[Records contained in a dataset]
○ ○ ○ ○ ○

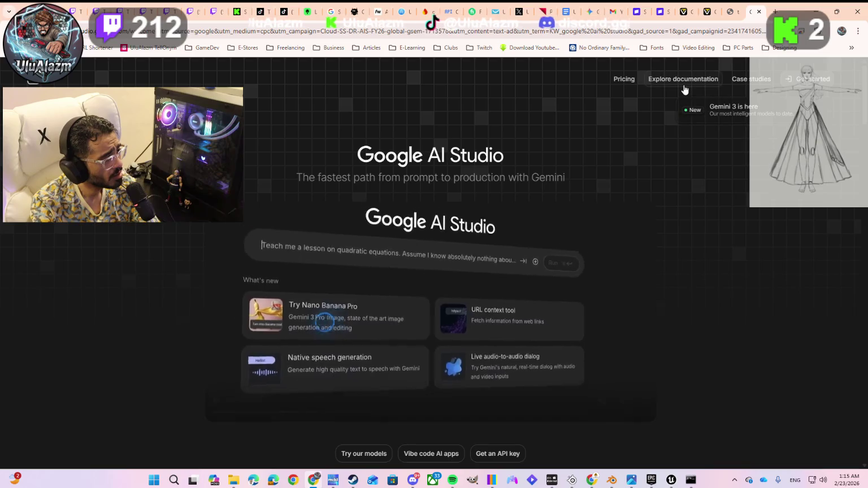
{"action": "left_click", "coordinate": [793, 80]}
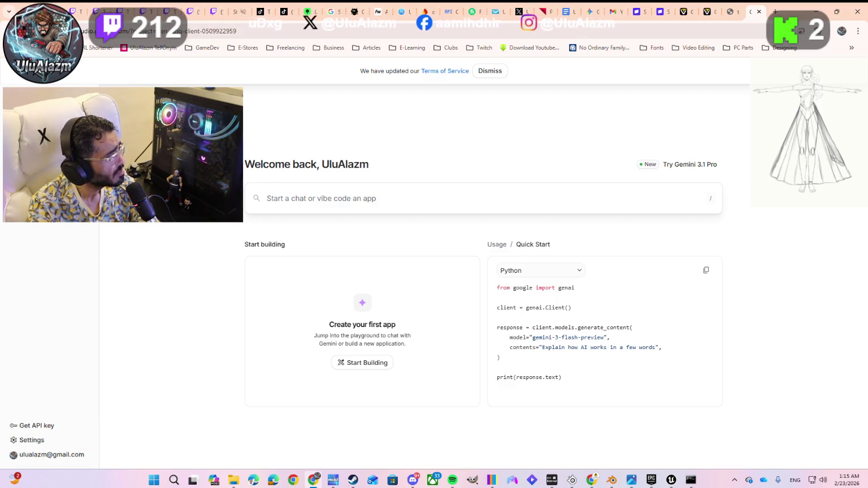
{"action": "left_click", "coordinate": [362, 362]}
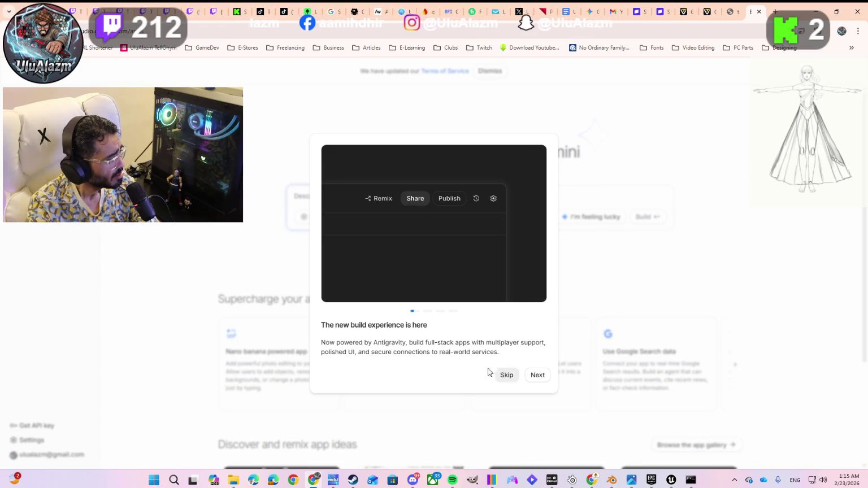
Step through the build-experience intro slides, then open the model's Advanced settings
{"action": "left_click", "coordinate": [537, 377]}
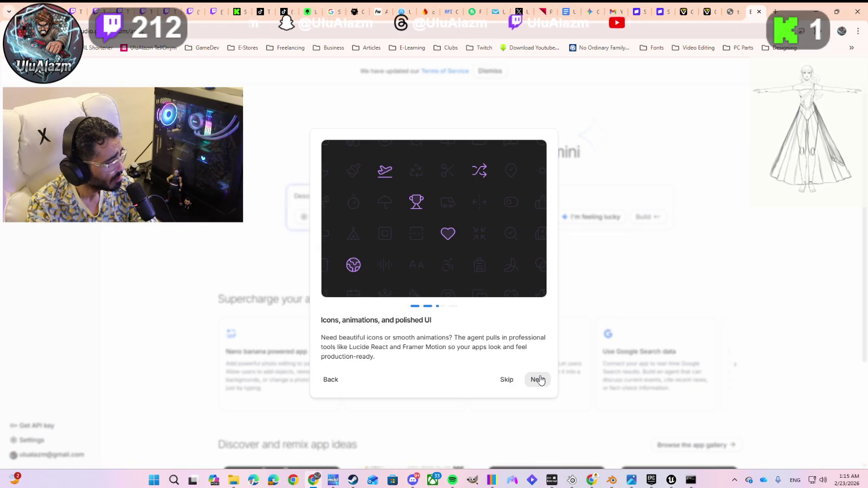
{"action": "left_click", "coordinate": [539, 379]}
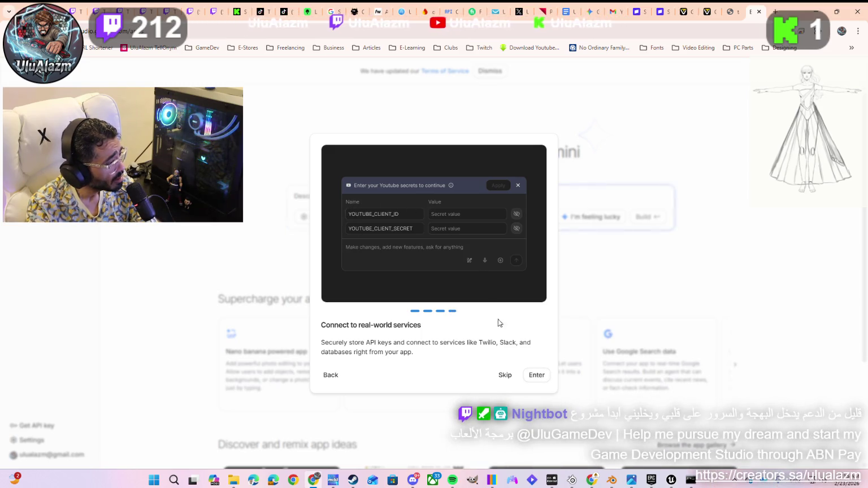
{"action": "left_click", "coordinate": [531, 375]}
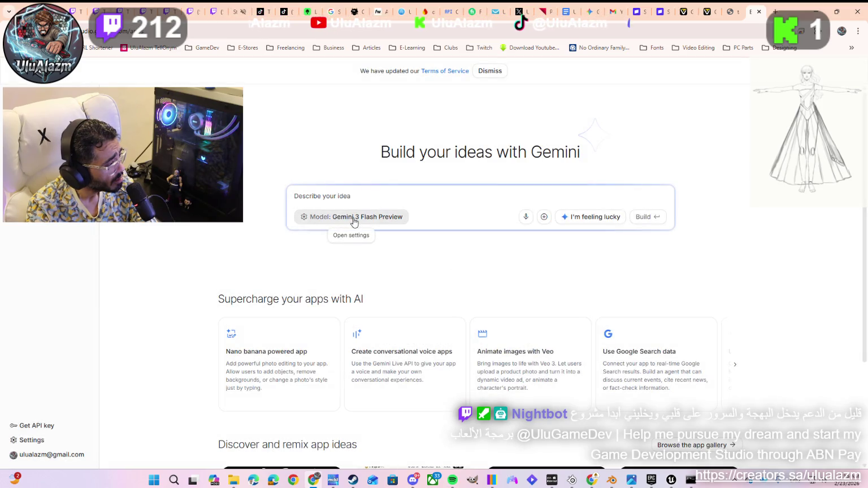
{"action": "left_click", "coordinate": [375, 220]}
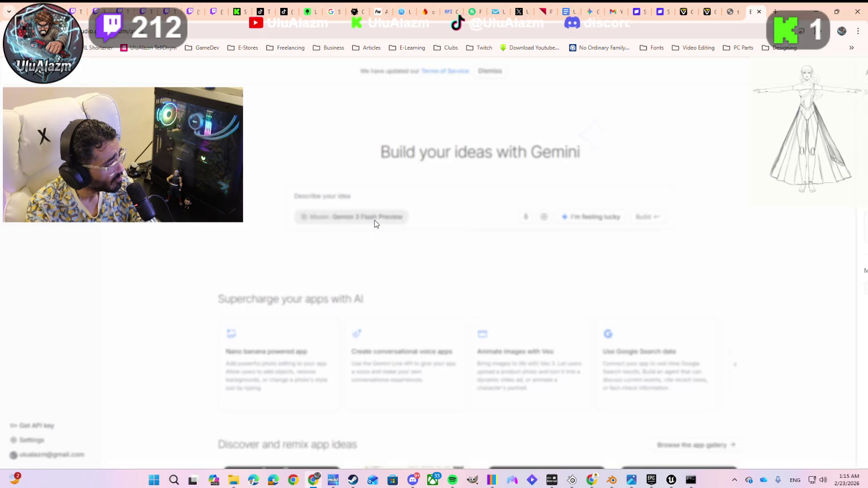
{"action": "left_click", "coordinate": [670, 110]}
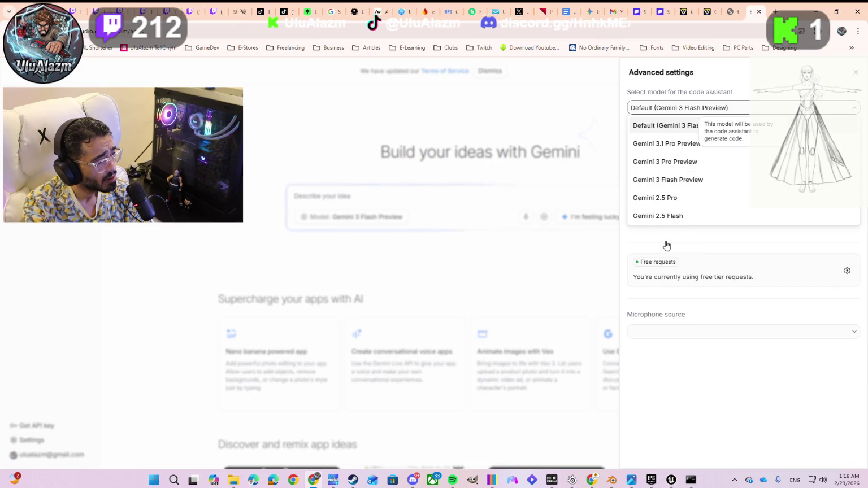
{"action": "left_click", "coordinate": [540, 110]}
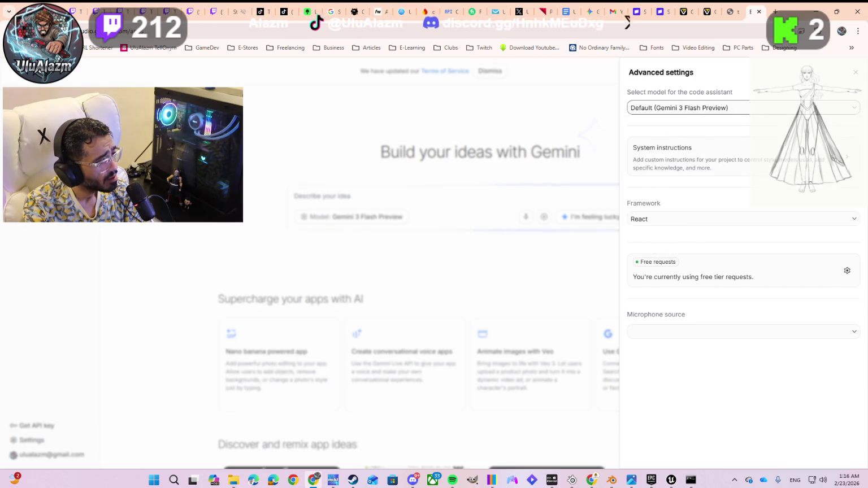
{"action": "left_click", "coordinate": [855, 72]}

○ ○ ○ ○ ○

*Exercise*: Each record above should come back exactly the same, only without its pictures.

*Answer section*:
{"action": "left_click", "coordinate": [793, 80]}
{"action": "left_click", "coordinate": [362, 362]}
Step through the build-experience intro slides, then open the model's Advanced settings
{"action": "left_click", "coordinate": [537, 377]}
{"action": "left_click", "coordinate": [539, 379]}
{"action": "left_click", "coordinate": [531, 375]}
{"action": "left_click", "coordinate": [375, 220]}
{"action": "left_click", "coordinate": [670, 110]}
{"action": "left_click", "coordinate": [540, 110]}
{"action": "left_click", "coordinate": [855, 72]}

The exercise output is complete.